I had no idea what that was all about, but I could just imagine Lena sacrificing herself for someone else. She didn't realise how much of a socialist she actually was. It was hardly surprising that she believed otherwise; raised a superior Elite, lived the life of luxury in the upper echelon of our society. But her father must have done something right. Because Lena was no more an Elitist than I was.
"So you decided," Lena said, "to do the same?" There was obvious doubt in her tone.
"I didn't draw their fire," the man replied in a typical Cardinal manner.
"And yet you risked detection to get me off the street to somewhere safe."
"Where is that somewhere safe, Lena?" I asked over the mic. Give us something to go on, Zebra.
"You've made quite a home for yourself," she remarked, the sound of her moving across echoing floors sounded out. "What was this place? It looks like an old chemistry lab. And how do you put up with that smell?"
Well done. I flicked a glance over Si's shoulders and saw him scrolling through addresses for ancient businesses in Geh Dowee. There were three relating to the manufacturing of oxygen amino compounds. Two we could discard as being too far away from where she would have managed to get in such a short amount of time. One that fit the bill.
Si opened another channel up and relayed the information to Alan and Tan.
"It seemed a good place to live," the guy said.
"Until I came along with a container ship full of drones and wiped Citizens."

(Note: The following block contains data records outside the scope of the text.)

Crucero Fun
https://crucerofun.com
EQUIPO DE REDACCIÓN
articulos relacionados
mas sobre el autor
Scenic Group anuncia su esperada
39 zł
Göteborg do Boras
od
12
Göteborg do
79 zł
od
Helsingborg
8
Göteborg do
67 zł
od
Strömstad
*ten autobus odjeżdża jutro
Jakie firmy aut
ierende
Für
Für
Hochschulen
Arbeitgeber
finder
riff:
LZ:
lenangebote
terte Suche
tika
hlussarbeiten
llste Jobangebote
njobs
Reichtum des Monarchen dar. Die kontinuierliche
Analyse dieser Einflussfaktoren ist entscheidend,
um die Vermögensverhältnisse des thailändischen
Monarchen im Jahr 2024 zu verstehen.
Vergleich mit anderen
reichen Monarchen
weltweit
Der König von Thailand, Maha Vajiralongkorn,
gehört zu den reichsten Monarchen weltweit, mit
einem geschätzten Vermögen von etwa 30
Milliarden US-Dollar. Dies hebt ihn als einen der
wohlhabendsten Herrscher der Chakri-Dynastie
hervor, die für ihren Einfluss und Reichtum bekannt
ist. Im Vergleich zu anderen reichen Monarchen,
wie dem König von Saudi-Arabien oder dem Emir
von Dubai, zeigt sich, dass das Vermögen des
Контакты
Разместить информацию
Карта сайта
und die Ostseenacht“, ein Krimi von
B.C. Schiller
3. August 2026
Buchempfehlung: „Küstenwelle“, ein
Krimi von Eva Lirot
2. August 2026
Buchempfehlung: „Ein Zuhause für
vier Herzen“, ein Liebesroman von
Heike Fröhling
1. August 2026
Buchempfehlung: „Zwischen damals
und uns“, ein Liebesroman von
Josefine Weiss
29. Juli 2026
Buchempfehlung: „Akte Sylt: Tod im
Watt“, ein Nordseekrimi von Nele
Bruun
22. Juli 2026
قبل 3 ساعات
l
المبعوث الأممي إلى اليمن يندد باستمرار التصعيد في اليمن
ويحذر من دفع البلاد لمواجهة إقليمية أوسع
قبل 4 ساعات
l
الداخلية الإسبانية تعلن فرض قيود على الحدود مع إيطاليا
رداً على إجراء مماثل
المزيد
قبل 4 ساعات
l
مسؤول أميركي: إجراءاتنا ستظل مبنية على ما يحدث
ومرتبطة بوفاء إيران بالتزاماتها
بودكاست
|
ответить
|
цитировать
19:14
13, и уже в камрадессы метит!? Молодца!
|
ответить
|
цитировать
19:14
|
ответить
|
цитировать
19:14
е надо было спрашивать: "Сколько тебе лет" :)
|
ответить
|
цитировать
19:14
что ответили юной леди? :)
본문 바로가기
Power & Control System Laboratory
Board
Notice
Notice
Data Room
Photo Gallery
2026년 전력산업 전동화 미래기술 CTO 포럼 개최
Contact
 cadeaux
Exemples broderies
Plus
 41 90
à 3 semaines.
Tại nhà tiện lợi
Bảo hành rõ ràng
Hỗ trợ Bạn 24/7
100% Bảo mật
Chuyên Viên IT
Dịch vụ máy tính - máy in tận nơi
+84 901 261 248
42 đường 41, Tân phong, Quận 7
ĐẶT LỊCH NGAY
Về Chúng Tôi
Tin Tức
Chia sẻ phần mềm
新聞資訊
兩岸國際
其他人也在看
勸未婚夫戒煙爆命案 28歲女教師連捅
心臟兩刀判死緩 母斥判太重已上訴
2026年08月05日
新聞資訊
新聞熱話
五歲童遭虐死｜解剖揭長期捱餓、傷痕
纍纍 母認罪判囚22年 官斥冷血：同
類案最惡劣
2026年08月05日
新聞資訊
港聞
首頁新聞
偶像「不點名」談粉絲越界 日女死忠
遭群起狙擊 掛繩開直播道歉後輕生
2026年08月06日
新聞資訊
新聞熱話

Silence over the airwaves, but it had the feeling of being weighted. God knows how I figured that, maybe because I knew Lena had just given this stranger information that was perhaps better left undisclosed.
"How many drones?" the Cardinal asked.
"Thousands," Lena instantly replied.
"Lena," I warned over the mic. "Careful."
She'd hate that. I could just imagine her eyes turning that frosted ice blue round about now.
"And the Citizens? They were for wiping?" Jenkings queried.
"They had been wiped," Lena corrected.
"Wiping means death," he countered.
"Apparently things have changed since you deserted."
Si whistled low and muttered, "Way to go keeping the Cardinal onside, Lena." I had to agree with him. Why was Lena antagonising this man?
"You're his fiancée," he said, not addressing her comment which made me feel slightly relieved, only to frown at him mentioning her connection to Chew-wen Wang Chao.
"No," she replied, Elite all the way and I had to smile.
"There's probably still a reward for your safe return," the man said, and both Si and I sucked in deep breaths.
The feeling of inadequacy escalated. I was listening to Lena being threatened and I couldn't do a fucking thing to help her out.
I scanned the screens, still showing black where Si had jammed the street-cams. Alan's night visions gave us an eerie green image of the back of Tan's head, but little else. And the iRec system showed Marshal Jenkings identity, but not much more of worth. He had no family to hold over his head. Just his rank, position, date of birth and supposed date of death.
I leaned forward and clicked on his position, wondering where in Chew-wen's warped government he had fit in.
And took a step backwards when the screen changed and his Cardinal history and various roles over the years lit up.
"Hardly," Lena was saying. "But, by all means, give it your best try."